*** Exercise data

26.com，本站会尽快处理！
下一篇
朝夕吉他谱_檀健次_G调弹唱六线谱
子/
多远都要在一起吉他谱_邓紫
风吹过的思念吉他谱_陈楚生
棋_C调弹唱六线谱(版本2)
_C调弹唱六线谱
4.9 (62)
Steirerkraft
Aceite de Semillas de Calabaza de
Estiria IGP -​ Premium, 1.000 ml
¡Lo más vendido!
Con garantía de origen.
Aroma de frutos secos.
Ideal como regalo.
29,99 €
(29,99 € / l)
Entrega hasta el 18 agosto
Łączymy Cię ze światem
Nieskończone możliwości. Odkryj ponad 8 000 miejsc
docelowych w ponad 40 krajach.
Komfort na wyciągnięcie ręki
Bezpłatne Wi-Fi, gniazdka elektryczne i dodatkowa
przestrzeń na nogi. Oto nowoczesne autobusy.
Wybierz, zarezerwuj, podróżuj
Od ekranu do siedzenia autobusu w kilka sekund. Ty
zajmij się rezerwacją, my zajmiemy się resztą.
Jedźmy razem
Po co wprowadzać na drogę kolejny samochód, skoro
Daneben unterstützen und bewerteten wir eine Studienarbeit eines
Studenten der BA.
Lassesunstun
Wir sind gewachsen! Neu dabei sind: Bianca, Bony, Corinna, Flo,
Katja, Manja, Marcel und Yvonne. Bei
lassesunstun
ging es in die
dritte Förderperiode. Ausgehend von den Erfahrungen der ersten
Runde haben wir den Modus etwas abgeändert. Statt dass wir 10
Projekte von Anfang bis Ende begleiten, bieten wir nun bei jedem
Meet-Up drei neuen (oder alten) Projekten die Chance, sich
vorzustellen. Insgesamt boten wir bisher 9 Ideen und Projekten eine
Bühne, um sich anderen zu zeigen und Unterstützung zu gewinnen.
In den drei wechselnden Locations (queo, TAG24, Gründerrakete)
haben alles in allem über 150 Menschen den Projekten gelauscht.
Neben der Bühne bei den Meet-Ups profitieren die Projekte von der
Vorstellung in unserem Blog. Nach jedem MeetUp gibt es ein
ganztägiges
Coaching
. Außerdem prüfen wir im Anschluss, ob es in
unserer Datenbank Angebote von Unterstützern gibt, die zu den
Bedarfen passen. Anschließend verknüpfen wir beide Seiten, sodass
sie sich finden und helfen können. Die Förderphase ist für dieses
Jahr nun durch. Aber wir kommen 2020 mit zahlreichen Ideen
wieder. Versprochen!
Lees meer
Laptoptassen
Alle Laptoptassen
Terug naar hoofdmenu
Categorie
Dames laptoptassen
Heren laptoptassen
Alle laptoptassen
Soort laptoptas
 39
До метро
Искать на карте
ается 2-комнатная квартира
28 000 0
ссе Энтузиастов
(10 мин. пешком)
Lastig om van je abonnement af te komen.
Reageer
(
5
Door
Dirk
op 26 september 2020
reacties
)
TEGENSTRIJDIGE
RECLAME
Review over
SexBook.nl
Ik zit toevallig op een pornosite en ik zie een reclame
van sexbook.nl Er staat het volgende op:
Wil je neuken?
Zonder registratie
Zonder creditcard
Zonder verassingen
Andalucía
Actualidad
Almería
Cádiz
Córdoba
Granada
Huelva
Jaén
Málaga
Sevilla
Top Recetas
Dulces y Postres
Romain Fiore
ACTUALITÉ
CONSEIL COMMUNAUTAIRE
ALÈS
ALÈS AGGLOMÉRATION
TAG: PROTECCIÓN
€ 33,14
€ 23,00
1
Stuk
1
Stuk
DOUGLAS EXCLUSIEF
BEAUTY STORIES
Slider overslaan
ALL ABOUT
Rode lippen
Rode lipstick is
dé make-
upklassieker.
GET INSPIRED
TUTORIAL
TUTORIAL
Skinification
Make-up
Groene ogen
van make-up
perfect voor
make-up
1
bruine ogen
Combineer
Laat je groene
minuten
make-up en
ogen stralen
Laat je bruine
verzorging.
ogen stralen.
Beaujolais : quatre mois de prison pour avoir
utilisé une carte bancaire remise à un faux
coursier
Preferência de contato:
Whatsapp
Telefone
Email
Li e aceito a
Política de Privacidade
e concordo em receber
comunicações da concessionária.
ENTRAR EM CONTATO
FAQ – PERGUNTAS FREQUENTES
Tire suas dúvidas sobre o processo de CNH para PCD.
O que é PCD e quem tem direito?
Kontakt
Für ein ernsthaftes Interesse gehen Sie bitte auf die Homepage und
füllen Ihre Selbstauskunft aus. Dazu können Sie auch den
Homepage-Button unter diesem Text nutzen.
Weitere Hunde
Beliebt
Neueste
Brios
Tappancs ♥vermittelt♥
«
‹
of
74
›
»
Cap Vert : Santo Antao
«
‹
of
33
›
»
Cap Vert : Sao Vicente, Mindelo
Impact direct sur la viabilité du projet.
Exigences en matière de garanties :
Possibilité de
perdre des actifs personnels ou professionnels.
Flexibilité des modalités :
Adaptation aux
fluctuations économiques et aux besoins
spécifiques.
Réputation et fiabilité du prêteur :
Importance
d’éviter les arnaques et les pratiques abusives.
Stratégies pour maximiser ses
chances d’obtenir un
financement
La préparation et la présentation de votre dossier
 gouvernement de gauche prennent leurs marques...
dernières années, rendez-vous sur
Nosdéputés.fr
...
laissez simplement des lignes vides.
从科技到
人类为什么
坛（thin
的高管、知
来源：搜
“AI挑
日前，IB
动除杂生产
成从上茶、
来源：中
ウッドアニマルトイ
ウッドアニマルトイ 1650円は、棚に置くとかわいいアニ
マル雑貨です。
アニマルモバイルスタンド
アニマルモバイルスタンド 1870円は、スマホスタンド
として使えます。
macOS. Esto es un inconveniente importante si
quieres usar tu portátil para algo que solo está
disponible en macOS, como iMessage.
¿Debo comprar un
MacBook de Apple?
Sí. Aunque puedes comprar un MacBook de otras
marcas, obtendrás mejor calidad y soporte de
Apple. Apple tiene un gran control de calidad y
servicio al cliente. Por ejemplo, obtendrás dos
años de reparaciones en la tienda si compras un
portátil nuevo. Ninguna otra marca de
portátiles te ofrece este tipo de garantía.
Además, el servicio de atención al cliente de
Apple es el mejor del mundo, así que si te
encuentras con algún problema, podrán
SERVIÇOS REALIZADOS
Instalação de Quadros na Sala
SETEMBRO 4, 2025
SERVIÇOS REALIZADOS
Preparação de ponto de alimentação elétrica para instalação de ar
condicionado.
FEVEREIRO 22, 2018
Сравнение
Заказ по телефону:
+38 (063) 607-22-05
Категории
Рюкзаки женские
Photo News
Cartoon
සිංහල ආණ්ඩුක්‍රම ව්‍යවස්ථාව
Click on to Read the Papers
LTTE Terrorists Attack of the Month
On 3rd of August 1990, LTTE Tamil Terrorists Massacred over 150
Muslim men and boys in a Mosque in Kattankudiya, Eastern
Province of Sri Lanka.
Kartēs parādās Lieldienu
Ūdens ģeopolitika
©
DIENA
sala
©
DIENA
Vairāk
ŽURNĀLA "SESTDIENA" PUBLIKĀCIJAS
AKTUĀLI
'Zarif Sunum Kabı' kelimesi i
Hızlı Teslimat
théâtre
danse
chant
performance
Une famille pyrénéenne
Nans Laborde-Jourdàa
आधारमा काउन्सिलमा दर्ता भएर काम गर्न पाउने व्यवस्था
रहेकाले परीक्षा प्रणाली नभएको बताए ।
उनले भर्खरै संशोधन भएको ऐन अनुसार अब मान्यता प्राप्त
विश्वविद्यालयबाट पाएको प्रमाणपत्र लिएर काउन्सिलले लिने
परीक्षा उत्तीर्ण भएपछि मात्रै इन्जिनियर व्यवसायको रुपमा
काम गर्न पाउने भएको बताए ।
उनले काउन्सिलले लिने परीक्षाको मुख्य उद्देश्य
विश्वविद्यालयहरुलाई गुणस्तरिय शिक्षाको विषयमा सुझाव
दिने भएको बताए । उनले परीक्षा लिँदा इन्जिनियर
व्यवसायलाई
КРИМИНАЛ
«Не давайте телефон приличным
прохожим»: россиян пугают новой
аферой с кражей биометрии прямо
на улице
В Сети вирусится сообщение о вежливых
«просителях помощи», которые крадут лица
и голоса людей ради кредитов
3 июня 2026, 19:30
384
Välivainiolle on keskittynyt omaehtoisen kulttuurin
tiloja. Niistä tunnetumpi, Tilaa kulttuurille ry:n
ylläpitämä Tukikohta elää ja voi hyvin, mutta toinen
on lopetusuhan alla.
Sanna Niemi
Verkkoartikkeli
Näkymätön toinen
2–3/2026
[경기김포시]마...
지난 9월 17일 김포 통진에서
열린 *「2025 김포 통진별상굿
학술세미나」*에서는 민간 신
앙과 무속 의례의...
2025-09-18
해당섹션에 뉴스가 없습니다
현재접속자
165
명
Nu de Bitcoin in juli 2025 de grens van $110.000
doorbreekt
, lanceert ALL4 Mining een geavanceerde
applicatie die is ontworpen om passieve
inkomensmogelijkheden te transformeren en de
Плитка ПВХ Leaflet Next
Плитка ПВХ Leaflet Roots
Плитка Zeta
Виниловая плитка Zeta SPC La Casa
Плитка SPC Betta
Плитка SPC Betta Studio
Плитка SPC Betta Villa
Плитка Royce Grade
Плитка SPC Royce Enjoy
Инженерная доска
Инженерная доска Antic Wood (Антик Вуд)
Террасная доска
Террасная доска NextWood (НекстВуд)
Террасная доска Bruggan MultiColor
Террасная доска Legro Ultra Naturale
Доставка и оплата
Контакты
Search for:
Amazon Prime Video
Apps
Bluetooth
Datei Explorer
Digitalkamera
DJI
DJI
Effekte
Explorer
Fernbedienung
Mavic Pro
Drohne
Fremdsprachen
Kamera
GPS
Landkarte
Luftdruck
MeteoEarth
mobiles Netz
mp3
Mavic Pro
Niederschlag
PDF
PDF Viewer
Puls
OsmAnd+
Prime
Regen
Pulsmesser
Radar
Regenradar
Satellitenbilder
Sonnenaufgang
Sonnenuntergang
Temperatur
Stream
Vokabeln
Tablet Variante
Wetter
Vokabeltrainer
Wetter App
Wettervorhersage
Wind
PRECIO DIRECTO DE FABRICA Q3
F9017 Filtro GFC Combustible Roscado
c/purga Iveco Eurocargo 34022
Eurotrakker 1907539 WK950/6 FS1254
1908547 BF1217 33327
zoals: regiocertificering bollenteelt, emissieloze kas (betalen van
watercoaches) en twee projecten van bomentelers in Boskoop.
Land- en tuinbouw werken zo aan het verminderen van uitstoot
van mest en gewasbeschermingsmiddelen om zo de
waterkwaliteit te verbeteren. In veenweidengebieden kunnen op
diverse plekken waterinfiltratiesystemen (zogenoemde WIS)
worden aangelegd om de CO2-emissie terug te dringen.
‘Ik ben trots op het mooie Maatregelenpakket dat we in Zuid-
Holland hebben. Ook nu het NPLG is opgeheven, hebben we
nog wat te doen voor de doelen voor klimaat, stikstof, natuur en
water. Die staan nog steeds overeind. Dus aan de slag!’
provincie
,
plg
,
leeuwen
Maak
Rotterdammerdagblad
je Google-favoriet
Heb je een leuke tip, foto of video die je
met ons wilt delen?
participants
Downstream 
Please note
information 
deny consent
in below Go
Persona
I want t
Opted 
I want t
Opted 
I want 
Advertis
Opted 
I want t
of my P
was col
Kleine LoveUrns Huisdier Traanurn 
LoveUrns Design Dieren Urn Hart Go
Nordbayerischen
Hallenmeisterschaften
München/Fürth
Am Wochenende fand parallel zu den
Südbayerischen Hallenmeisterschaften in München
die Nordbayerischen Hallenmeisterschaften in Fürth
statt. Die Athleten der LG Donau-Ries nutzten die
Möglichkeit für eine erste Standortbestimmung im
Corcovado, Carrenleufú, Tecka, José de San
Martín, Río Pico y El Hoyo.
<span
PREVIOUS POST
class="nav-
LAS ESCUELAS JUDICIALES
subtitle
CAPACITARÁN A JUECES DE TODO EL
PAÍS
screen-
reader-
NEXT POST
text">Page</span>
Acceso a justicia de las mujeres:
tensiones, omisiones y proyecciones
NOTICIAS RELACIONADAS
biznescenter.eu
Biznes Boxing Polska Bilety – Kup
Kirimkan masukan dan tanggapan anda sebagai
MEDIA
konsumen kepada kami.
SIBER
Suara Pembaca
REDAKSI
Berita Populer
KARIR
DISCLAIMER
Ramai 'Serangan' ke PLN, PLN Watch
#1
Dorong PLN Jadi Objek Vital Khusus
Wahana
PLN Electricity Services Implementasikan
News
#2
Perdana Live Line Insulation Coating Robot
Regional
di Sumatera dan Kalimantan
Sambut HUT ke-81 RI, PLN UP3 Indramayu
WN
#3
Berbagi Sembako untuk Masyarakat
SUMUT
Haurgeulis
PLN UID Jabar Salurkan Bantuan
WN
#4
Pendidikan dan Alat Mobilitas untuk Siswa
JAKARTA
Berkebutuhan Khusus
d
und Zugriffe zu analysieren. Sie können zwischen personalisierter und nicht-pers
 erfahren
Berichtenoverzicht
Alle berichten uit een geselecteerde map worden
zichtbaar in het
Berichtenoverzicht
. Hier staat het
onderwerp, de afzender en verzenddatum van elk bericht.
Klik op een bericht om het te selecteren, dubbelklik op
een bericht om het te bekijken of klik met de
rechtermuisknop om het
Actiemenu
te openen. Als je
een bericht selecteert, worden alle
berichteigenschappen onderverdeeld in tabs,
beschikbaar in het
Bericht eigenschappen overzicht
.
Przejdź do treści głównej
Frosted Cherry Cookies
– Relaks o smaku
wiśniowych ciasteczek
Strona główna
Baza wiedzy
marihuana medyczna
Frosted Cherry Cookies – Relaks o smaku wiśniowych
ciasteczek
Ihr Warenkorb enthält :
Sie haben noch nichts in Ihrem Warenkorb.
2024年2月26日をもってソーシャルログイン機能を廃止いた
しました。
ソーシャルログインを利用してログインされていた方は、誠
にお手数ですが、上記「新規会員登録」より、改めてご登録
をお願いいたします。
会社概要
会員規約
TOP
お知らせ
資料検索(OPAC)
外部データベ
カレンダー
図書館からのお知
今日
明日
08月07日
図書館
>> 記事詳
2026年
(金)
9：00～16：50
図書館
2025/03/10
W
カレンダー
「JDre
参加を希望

******

- What you will do
Beginning at the first line of the records, retype exactly every line up to and including the one with "Komfort na wyciągnięcie ręki".

- Answer for this exercise
26.com，本站会尽快处理！
下一篇
朝夕吉他谱_檀健次_G调弹唱六线谱
子/
多远都要在一起吉他谱_邓紫
风吹过的思念吉他谱_陈楚生
棋_C调弹唱六线谱(版本2)
_C调弹唱六线谱
4.9 (62)
Steirerkraft
Aceite de Semillas de Calabaza de
Estiria IGP -​ Premium, 1.000 ml
¡Lo más vendido!
Con garantía de origen.
Aroma de frutos secos.
Ideal como regalo.
29,99 €
(29,99 € / l)
Entrega hasta el 18 agosto
Łączymy Cię ze światem
Nieskończone możliwości. Odkryj ponad 8 000 miejsc
docelowych w ponad 40 krajach.
Komfort na wyciągnięcie ręki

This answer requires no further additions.